German Police Launch Raids for Suspected Terrorists

July 4, 2002 - 0:0
KARLSRUHE, Germany -- German authorities launched a search operation in the northern city of Hamburg early Wednesday for eight suspected terrorists, the federal prosecutor in Karlsruhe said.

Police raided homes and a bookshop in Hamburg in search of the eight, who are accused of working together to foster "aggressive militant Islamic fundamentalism", Federal prosecutor Kay Nehm said.

Nehm said six people were being questioned but it was unclear whether any of them were among the eight, who police said come from Afghanistan, Egypt and Morocco and are aged from 28 to 51.

Nehm said no connection could be made between the eight and the September 11 attacks on the United States based on investigations so far, AFP reported.

However a Hamburg police spokesman said one of them had been in contact in the past with Mohammed Atta, the alleged mastermind of the attacks.

The police also said that a seventh person was expected to be questioned soon in Italy, without giving further details.
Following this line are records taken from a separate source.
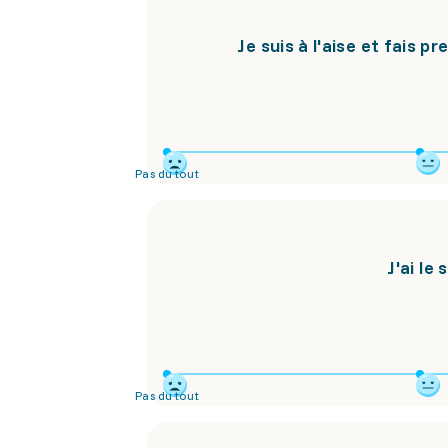
Je suis à l'aise et fais
Pas du tout
J'ai le
Pas du tout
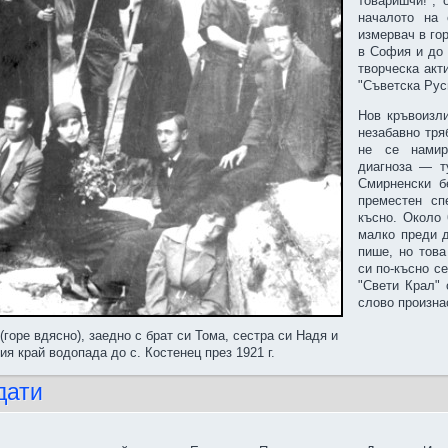
товаришчи!", 
началото на 
измервач в го
в София и до 
творческа акт
"Съветска Руси
Нов кръвоизли
незабавно тря
не се намир
диагноза — т
Смирненски б
преместен сп
късно. Около 
малко преди д
пише, но това
си по-късно с
"Свети Крал"
слово произна
горе вдясно), заедно с брат си Тома, сестра си Надя и
ия край водопада до с. Костенец през 1921 г.
дати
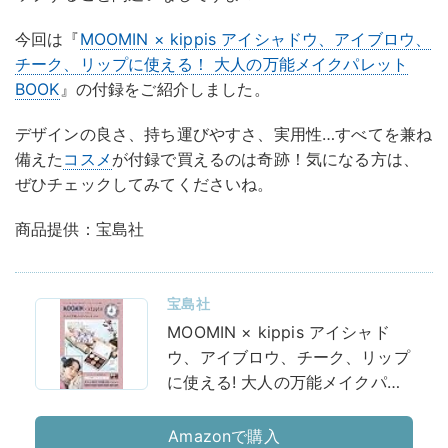
今回は『
MOOMIN × kippis アイシャドウ、アイブロウ、
チーク、リップに使える！ 大人の万能メイクパレット
BOOK
』の付録をご紹介しました。
デザインの良さ、持ち運びやすさ、実用性…すべてを兼ね
備えた
コスメ
が付録で買えるのは奇跡！気になる方は、
ぜひチェックしてみてくださいね。
商品提供：宝島社
宝島社
MOOMIN × kippis アイシャド
ウ、アイブロウ、チーク、リップ
に使える! 大人の万能メイクパレ
ット BOOK (バラエティ)
Amazonで購入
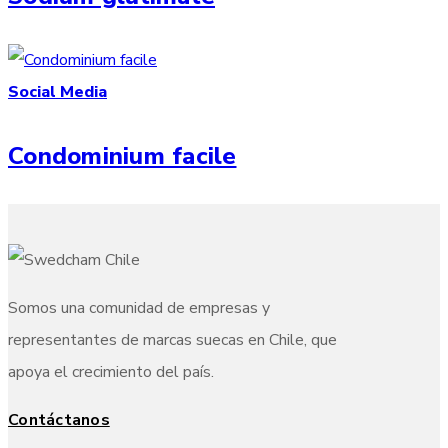
Social Media
Condominium facile
Somos una comunidad de empresas y
representantes de marcas suecas en Chile, que
apoya el crecimiento del país.
Contáctanos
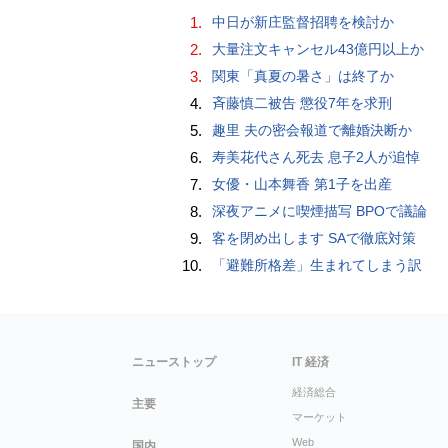
1.
中日が新庄監督招聘を検討か
2.
大量注文キャンセル43億円以上か
3.
関東「真夏の暑さ」は終了か
4.
斉藤慎二被告 懲役7年を求刑
5.
趣里 夫の密会報道で離婚決断か
6.
寿美花代さん死去 息子2人が追悼
7.
女優・山本舞香 第1子を出産
8.
深夜アニメに喫煙描写 BPOで議論
9.
客を閉め出します SAで徹底対策
10.
「避難所格差」生まれてしまう訳
ニューストップ
IT 経済
経済総合
主要
マーケット
Web
国内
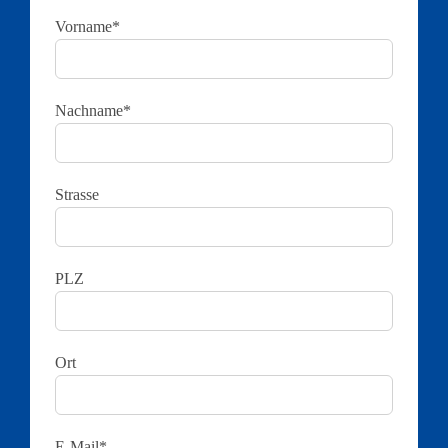
Vorname*
Nachname*
Strasse
PLZ
Ort
E-Mail*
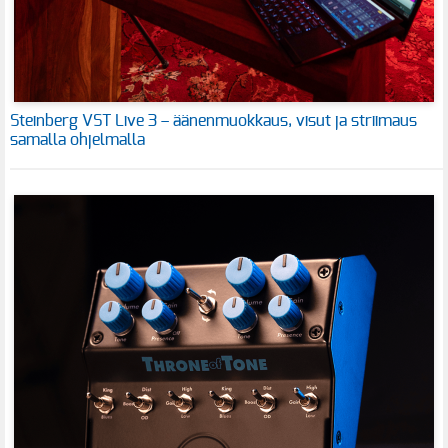
Steinberg VST Live 3 – äänenmuokkaus, visut ja striimaus
samalla ohjelmalla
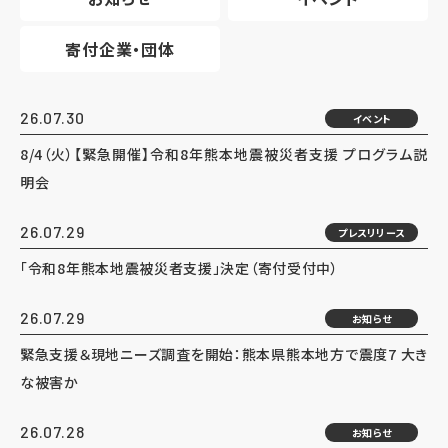
寄付企業・団体
26.07.30
イベント
8/4（火）【緊急開催】令和8年熊本地震被災者支援 プログラム説
明会
26.07.29
プレスリリース
「令和8年熊本地震被災者支援」決定（寄付受付中）
26.07.29
お知らせ
緊急支援＆現地ニーズ調査を開始：熊本県熊本地方で震度7 大き
な被害か
26.07.28
お知らせ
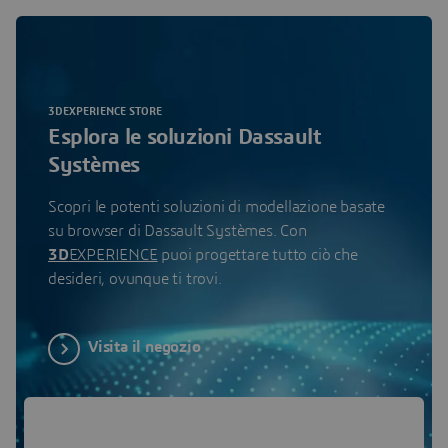
3DEXPERIENCE STORE
Esplora le soluzioni Dassault
Systèmes
Scopri le potenti soluzioni di modellazione basate
su browser di Dassault Systèmes. Con
3D
EXPERIENCE
puoi progettare tutto ciò che
desideri, ovunque ti trovi.
Visita il negozio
The prosecutor said the search operation was concentrated on six homes near the Al-Qods Mosque in Hamburg and a city bookshop where the group was believed to have met.

some 3,000 people were killed when 19 hijackers commandeered four passenger planes to fly into targets in the United States on September 11.

Two destroyed the World Trade Center in New York, while one hit the Pentagon near Washington and the fourth crashed into a field in Western Pennsylvania after passengers overcame the hijackers.

Three of the hijackers, including Atta, lived and studied in Hamburg for years without coming to the attention of the authorities.